§ Brief
Exactly those lines that run from the one containing "를 단행하며 사장 스스로 현장에서 근무를 하고 있음" through the last line of the entries below should be printed, and no others.

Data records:
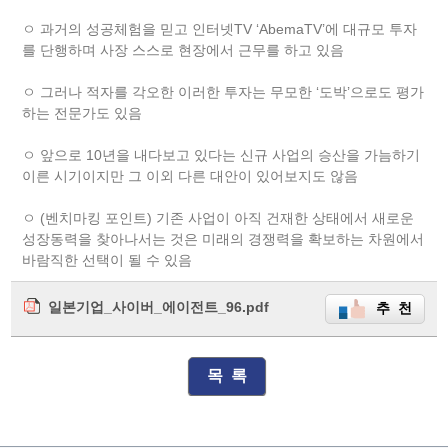
ㅇ 과거의 성공체험을 믿고 인터넷TV ‘AbemaTV’에 대규모 투자
를 단행하며 사장 스스로 현장에서 근무를 하고 있음
ㅇ 그러나 적자를 각오한 이러한 투자는 무모한 ‘도박’으로도 평가
하는 전문가도 있음
ㅇ 앞으로 10년을 내다보고 있다는 신규 사업의 승산을 가늠하기
이른 시기이지만 그 이외 다른 대안이 있어보지도 않음
ㅇ (벤치마킹 포인트) 기존 사업이 아직 건재한 상태에서 새로운
성장동력을 찾아나서는 것은 미래의 경쟁력을 확보하는 차원에서
바람직한 선택이 될 수 있음
일본기업_사이버_에이전트_96.pdf
추 천
목 록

§ Written answer
를 단행하며 사장 스스로 현장에서 근무를 하고 있음
ㅇ 그러나 적자를 각오한 이러한 투자는 무모한 ‘도박’으로도 평가
하는 전문가도 있음
ㅇ 앞으로 10년을 내다보고 있다는 신규 사업의 승산을 가늠하기
이른 시기이지만 그 이외 다른 대안이 있어보지도 않음
ㅇ (벤치마킹 포인트) 기존 사업이 아직 건재한 상태에서 새로운
성장동력을 찾아나서는 것은 미래의 경쟁력을 확보하는 차원에서
바람직한 선택이 될 수 있음
일본기업_사이버_에이전트_96.pdf
추 천
목 록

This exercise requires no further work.